In a video filmed for the Skateboarding Hall of Fame's official website, world champion skateboarder Tony Hawk spoke of Toft, "Lonnie Toft was an awesome surfer and skater." In the same video, skateboarding pioneer Lance Mountain says of Toft, "He is remembered for the eight wheeled board the most, but that is really just a reflection of how innovative this guy was. He pushed the limits of skateboarding and what skateboarding is or could be. He was an innovator. We all grew up on Lonnie Toft." And Todd Haber from the Skateboarding Hall of Fame executive committee said, "He brought us the eight-wheeler. He was also an early advocate of the wide boards and snub noses. A guy from that era that always looked rad on a skateboard."

==Early life and career==
Toft grew up surfing and skateboarding in the Oxnard region northwest of Los Angeles. In a 2012 interview given to the action-sports program The Daily Habit, Toft spoke about growing up in Southern California in the 1970s, "The 70's were irreplaceable. Long hair, skateboarding, surfing, traveling. Skateboarding was evolving and the clay wheels gave way to urethane."

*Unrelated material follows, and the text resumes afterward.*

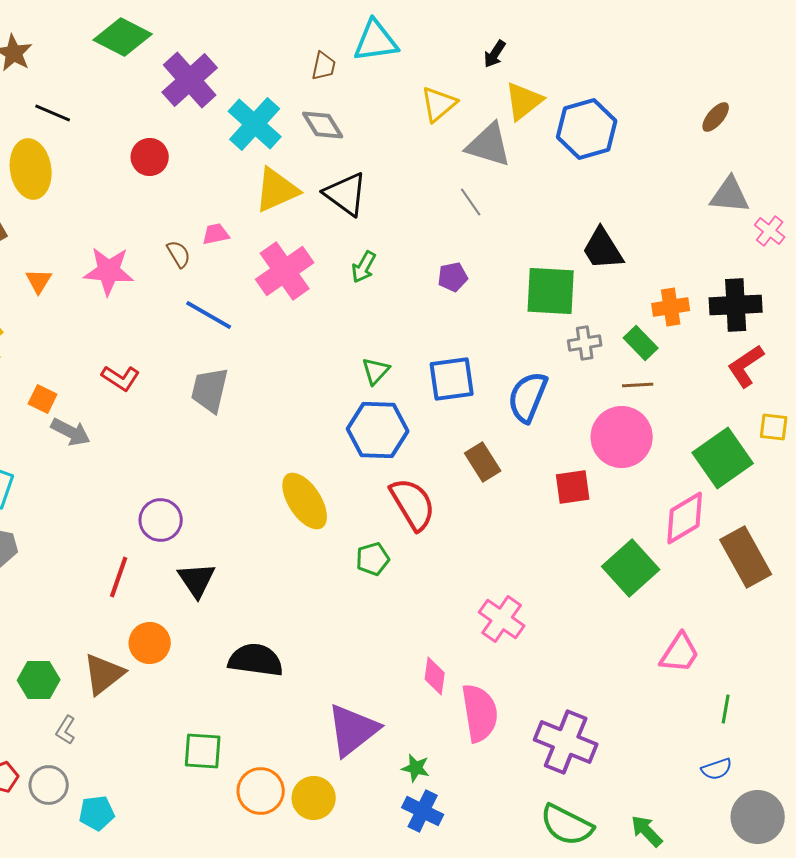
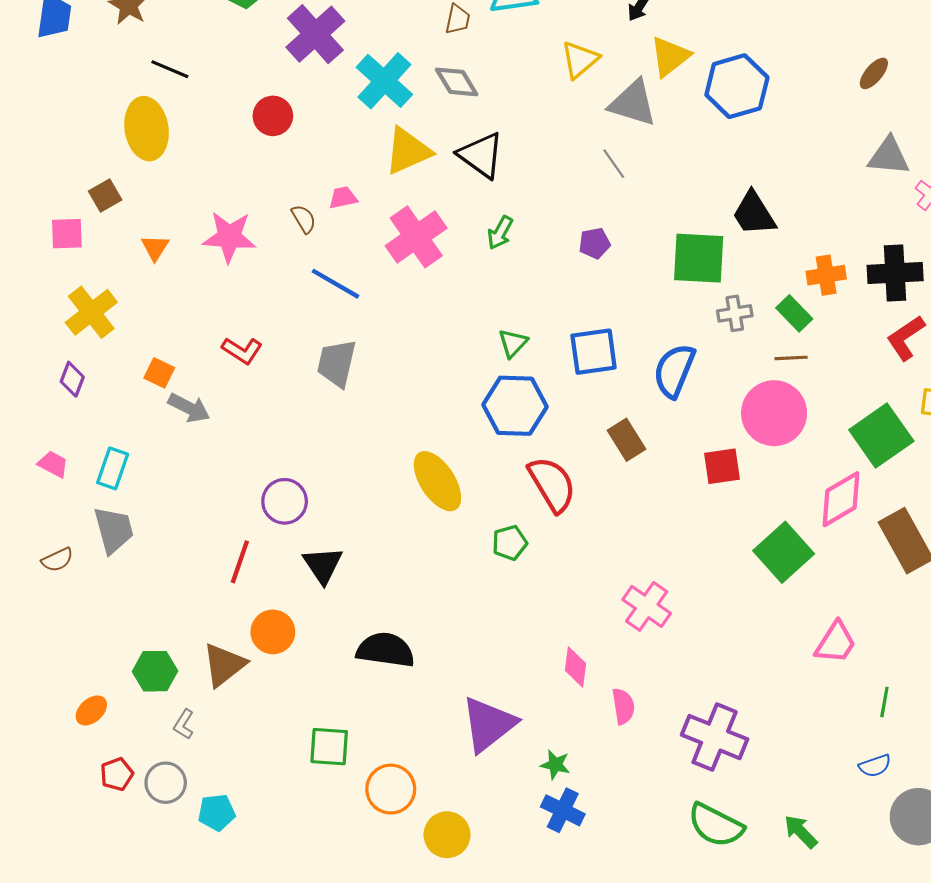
pink semicircle: (480, 713) -> (623, 706), size x0.6
yellow circle: (314, 798) -> (447, 835), moved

==The eight-wheeled skateboard==
Lonnie Toft is credited as being the creator and popularizer of the eight-wheeled skateboard. In William Sharp's 2019 skateboarding book Back In The Day, Toft noted that in 1973, his older brother Dan had initially given him the idea. Lonnie immediately bought a pair of clay-wheeled roller skates at a swap meet, took them apart, and fastened them to an extra-wide skateboard deck he had cut from an old door. He said, "I liked to have a variety of boards and the eight-wheeler was just part of my quiver."

==Sims's Lonnie Toft Models==
In the late 70's, the Sims company released of series of Lonnie Toft signature model skateboards and snowboards including: the 1977 Lonnie Toft Pro Model skateboard deck, the 1978 Lonnie Toft Eight-wheel model and the 1978 Lonnie Toft Skiboard (snowboard).